==== SOURCE MATERIAL

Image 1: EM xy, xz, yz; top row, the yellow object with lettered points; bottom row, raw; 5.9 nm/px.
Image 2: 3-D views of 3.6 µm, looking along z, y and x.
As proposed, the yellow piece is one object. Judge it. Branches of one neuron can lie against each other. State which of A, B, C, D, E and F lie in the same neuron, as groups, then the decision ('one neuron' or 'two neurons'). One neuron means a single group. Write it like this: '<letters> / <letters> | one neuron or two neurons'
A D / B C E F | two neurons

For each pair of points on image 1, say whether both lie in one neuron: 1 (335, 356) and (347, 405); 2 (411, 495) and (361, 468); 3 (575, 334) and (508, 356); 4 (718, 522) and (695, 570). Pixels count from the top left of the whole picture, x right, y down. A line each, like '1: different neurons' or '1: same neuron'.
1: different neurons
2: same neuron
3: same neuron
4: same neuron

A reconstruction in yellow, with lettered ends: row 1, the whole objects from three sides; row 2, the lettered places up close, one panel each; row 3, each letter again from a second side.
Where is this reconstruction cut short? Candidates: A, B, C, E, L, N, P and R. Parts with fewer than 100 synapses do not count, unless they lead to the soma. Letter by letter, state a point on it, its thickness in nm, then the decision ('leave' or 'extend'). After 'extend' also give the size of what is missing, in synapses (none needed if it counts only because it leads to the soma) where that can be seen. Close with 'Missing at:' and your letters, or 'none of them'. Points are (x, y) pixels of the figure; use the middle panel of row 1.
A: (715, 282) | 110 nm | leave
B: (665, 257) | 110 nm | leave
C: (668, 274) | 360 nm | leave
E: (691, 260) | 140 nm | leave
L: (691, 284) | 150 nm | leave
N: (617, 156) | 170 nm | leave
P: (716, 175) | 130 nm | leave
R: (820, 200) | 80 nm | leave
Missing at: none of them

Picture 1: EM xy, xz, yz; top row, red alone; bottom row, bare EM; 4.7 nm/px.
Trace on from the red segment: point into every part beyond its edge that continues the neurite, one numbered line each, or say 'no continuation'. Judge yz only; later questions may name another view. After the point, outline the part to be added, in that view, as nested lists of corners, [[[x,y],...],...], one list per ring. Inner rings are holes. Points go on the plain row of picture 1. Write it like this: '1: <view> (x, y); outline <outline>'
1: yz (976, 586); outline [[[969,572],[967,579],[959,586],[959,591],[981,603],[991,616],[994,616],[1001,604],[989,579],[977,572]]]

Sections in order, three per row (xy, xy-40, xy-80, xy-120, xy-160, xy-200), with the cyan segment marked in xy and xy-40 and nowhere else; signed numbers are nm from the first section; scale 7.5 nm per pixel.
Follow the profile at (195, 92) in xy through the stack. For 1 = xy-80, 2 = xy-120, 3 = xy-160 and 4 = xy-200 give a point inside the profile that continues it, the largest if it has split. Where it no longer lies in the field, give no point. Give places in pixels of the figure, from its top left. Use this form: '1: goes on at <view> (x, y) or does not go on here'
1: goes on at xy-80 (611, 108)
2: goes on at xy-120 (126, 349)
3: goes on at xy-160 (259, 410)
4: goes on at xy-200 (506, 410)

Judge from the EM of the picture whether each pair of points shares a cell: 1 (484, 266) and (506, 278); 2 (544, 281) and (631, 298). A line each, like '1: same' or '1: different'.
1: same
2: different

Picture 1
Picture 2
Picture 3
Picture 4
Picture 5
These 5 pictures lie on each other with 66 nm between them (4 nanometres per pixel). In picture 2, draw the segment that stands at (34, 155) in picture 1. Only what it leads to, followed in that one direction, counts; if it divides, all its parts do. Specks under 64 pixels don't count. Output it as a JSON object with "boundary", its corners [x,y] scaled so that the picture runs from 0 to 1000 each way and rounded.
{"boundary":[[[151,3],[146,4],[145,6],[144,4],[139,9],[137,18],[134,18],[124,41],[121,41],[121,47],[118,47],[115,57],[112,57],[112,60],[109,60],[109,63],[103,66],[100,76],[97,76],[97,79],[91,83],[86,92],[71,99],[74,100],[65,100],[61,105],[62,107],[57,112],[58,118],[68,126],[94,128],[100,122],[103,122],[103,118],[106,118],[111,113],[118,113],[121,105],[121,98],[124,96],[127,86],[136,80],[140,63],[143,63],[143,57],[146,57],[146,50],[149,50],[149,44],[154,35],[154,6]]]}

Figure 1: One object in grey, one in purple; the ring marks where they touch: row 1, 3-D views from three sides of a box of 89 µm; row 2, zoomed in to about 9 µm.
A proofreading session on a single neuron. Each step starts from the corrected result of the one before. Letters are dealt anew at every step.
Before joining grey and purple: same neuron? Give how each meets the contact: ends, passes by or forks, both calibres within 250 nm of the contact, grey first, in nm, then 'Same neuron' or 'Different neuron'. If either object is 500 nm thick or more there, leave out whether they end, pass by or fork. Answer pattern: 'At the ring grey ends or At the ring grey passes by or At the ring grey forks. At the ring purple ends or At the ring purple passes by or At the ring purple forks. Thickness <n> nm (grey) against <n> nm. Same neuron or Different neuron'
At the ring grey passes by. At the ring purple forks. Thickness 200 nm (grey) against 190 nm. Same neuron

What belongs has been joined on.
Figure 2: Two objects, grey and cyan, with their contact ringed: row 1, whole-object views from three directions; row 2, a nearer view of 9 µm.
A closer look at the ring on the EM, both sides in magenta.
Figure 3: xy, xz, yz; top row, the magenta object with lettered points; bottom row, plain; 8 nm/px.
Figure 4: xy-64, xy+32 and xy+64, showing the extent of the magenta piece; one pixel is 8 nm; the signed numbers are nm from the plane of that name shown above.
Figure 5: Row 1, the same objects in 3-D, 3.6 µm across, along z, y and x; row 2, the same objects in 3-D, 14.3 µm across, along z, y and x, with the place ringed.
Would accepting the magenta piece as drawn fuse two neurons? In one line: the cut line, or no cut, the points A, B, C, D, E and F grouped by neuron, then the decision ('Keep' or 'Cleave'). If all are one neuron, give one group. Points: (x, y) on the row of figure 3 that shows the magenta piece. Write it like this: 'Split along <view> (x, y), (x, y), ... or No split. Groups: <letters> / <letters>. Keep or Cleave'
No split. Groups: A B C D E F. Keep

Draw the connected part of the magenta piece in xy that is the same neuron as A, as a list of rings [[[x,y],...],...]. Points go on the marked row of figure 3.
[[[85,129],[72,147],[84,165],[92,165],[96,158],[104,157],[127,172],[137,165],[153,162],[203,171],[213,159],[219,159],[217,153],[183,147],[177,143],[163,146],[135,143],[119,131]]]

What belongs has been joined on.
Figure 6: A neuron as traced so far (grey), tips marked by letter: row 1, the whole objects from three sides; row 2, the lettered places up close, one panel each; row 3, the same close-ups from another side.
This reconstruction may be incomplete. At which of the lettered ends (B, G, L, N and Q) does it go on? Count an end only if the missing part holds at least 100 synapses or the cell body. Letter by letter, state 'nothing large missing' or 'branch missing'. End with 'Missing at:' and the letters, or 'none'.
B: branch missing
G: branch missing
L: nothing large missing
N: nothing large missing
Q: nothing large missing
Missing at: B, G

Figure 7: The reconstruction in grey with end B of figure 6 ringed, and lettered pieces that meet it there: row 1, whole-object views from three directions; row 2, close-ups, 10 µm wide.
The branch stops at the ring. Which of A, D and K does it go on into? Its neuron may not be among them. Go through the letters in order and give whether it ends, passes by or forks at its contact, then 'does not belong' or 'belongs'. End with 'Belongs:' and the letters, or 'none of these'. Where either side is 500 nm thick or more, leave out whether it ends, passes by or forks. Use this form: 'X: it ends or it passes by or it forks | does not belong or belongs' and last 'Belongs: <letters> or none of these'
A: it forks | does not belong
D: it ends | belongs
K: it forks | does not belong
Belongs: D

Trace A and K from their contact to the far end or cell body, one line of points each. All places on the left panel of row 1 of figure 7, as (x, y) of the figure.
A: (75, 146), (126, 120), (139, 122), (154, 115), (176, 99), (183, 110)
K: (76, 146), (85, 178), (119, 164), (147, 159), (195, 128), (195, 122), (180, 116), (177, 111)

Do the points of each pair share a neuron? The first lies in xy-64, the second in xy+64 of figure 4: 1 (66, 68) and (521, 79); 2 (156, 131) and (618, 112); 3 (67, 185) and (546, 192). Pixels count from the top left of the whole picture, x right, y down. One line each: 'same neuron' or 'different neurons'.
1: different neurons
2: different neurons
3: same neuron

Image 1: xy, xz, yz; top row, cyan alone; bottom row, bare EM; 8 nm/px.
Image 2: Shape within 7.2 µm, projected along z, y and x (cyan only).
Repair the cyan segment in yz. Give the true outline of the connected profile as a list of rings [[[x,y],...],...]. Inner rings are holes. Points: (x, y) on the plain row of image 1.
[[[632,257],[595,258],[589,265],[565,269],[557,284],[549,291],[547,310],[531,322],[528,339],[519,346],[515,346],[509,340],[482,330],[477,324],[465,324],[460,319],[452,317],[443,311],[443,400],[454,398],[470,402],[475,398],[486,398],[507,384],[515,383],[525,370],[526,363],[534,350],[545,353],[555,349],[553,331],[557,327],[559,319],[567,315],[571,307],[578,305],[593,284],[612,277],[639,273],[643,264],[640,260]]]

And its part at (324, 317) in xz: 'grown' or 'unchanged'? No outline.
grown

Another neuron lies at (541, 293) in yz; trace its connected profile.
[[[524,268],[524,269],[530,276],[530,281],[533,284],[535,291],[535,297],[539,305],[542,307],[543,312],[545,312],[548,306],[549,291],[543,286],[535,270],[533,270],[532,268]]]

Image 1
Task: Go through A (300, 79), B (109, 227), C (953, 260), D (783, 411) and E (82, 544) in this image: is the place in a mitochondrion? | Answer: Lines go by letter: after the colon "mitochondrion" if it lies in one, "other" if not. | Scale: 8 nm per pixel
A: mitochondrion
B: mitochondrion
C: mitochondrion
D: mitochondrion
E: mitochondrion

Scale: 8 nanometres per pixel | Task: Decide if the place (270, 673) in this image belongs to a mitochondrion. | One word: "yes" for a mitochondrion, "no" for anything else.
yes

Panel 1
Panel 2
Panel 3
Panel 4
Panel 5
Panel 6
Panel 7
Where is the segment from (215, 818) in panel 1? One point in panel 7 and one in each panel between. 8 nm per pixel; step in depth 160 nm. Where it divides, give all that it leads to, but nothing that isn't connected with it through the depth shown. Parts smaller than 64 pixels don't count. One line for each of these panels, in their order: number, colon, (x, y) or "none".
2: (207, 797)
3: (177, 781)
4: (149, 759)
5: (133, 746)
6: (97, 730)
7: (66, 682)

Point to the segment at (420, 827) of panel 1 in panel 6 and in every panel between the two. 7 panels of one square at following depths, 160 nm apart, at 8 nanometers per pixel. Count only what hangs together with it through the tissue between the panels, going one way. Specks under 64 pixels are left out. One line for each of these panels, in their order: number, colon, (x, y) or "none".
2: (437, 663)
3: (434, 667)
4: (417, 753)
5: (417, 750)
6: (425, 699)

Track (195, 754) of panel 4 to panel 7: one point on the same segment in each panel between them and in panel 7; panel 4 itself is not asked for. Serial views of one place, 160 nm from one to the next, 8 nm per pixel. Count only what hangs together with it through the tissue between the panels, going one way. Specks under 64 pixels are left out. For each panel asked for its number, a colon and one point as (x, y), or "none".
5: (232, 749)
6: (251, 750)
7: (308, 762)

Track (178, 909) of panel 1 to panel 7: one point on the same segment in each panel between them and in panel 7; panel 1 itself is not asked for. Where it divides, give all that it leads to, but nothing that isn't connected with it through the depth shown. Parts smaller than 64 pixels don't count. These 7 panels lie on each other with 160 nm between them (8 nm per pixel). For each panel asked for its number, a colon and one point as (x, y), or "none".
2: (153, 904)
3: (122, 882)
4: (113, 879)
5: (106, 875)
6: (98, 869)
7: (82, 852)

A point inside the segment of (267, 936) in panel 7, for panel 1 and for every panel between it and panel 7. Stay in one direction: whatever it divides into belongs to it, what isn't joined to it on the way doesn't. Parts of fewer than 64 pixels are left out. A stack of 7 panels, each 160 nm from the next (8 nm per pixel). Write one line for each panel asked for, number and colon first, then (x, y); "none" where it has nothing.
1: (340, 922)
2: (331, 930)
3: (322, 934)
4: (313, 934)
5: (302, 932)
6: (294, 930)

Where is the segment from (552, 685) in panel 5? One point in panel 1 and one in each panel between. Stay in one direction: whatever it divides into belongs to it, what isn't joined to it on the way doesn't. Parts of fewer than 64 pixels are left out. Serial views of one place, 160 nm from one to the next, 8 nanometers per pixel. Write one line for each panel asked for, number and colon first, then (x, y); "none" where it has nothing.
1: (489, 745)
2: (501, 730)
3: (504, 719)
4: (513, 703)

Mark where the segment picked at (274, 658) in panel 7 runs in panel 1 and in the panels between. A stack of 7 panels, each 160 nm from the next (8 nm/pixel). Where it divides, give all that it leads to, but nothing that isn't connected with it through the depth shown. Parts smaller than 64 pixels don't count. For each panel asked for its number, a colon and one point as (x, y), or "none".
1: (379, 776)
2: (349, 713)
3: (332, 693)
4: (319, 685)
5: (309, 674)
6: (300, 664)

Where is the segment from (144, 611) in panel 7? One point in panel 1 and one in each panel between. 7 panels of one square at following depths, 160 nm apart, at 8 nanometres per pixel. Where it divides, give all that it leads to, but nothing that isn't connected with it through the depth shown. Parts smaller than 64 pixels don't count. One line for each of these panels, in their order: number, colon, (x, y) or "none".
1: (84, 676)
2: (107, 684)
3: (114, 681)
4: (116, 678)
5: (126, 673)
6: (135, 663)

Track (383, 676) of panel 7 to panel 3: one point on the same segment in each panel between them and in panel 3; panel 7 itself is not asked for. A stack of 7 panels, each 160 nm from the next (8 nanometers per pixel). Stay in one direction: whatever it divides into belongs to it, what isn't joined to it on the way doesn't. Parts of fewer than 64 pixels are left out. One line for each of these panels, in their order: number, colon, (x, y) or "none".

========

If a line in the records includes the string "bare", copy it.

Picture 1: EM xy, xz, yz; top row, red alone; bottom row, bare EM; 4.7 nm/px.
Image 1: xy, xz, yz; top row, cyan alone; bottom row, bare EM; 8 nm/px.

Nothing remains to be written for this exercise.